**Task to complete**:
Rewrite the lines below, swapping each "Transcribe" for "Write out" and leaving everything else as it is.

─── Records to use ───

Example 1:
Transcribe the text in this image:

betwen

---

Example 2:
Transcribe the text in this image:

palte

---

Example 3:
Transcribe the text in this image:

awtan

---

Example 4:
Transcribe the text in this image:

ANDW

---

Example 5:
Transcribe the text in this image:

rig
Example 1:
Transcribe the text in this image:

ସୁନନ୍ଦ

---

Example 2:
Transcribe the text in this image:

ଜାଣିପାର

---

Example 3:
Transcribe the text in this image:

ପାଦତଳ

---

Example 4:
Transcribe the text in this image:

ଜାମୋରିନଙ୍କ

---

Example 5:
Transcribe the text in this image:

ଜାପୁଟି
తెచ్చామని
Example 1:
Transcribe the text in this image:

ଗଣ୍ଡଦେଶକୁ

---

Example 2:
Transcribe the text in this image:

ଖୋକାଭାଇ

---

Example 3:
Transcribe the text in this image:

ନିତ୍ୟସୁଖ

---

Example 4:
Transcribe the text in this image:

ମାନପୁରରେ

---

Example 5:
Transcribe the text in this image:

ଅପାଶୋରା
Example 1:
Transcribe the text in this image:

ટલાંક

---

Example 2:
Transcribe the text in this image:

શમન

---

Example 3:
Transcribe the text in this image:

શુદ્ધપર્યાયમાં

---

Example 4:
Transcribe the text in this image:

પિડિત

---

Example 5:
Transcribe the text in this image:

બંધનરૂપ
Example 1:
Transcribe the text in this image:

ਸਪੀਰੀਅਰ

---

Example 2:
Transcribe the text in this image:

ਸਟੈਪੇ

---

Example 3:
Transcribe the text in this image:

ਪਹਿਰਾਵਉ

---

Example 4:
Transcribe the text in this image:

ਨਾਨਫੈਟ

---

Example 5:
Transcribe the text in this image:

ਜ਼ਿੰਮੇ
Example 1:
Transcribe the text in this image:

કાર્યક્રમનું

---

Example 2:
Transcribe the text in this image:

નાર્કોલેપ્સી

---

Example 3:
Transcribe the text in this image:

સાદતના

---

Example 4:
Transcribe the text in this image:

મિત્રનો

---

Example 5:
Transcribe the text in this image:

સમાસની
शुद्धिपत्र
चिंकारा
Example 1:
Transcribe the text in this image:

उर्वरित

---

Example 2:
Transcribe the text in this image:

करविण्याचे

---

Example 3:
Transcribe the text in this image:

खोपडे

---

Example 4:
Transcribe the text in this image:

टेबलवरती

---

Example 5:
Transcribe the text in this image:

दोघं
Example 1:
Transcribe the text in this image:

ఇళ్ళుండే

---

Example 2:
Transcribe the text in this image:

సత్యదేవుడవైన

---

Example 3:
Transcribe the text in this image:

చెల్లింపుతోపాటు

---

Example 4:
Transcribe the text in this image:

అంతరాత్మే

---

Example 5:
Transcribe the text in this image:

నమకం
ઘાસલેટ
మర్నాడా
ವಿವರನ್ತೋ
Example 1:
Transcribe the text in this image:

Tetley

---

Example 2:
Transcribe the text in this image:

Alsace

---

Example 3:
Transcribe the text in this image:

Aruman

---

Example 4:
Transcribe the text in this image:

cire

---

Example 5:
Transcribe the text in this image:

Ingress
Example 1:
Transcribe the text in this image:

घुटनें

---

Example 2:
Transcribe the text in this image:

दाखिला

───

**Result for this task**:
Example 1:
Write out the text in this image:

betwen

---

Example 2:
Write out the text in this image:

palte

---

Example 3:
Write out the text in this image:

awtan

---

Example 4:
Write out the text in this image:

ANDW

---

Example 5:
Write out the text in this image:

rig
Example 1:
Write out the text in this image:

ସୁନନ୍ଦ

---

Example 2:
Write out the text in this image:

ଜାଣିପାର

---

Example 3:
Write out the text in this image:

ପାଦତଳ

---

Example 4:
Write out the text in this image:

ଜାମୋରିନଙ୍କ

---

Example 5:
Write out the text in this image:

ଜାପୁଟି
తెచ్చామని
Example 1:
Write out the text in this image:

ଗଣ୍ଡଦେଶକୁ

---

Example 2:
Write out the text in this image:

ଖୋକାଭାଇ

---

Example 3:
Write out the text in this image:

ନିତ୍ୟସୁଖ

---

Example 4:
Write out the text in this image:

ମାନପୁରରେ

---

Example 5:
Write out the text in this image:

ଅପାଶୋରା
Example 1:
Write out the text in this image:

ટલાંક

---

Example 2:
Write out the text in this image:

શમન

---

Example 3:
Write out the text in this image:

શુદ્ધપર્યાયમાં

---

Example 4:
Write out the text in this image:

પિડિત

---

Example 5:
Write out the text in this image:

બંધનરૂપ
Example 1:
Write out the text in this image:

ਸਪੀਰੀਅਰ

---

Example 2:
Write out the text in this image:

ਸਟੈਪੇ

---

Example 3:
Write out the text in this image:

ਪਹਿਰਾਵਉ

---

Example 4:
Write out the text in this image:

ਨਾਨਫੈਟ

---

Example 5:
Write out the text in this image:

ਜ਼ਿੰਮੇ
Example 1:
Write out the text in this image:

કાર્યક્રમનું

---

Example 2:
Write out the text in this image:

નાર્કોલેપ્સી

---

Example 3:
Write out the text in this image:

સાદતના

---

Example 4:
Write out the text in this image:

મિત્રનો

---

Example 5:
Write out the text in this image:

સમાસની
शुद्धिपत्र
चिंकारा
Example 1:
Write out the text in this image:

उर्वरित

---

Example 2:
Write out the text in this image:

करविण्याचे

---

Example 3:
Write out the text in this image:

खोपडे

---

Example 4:
Write out the text in this image:

टेबलवरती

---

Example 5:
Write out the text in this image:

दोघं
Example 1:
Write out the text in this image:

ఇళ్ళుండే

---

Example 2:
Write out the text in this image:

సత్యదేవుడవైన

---

Example 3:
Write out the text in this image:

చెల్లింపుతోపాటు

---

Example 4:
Write out the text in this image:

అంతరాత్మే

---

Example 5:
Write out the text in this image:

నమకం
ઘાસલેટ
మర్నాడా
ವಿವರನ್ತೋ
Example 1:
Write out the text in this image:

Tetley

---

Example 2:
Write out the text in this image:

Alsace

---

Example 3:
Write out the text in this image:

Aruman

---

Example 4:
Write out the text in this image:

cire

---

Example 5:
Write out the text in this image:

Ingress
Example 1:
Write out the text in this image:

घुटनें

---

Example 2:
Write out the text in this image:

दाखिला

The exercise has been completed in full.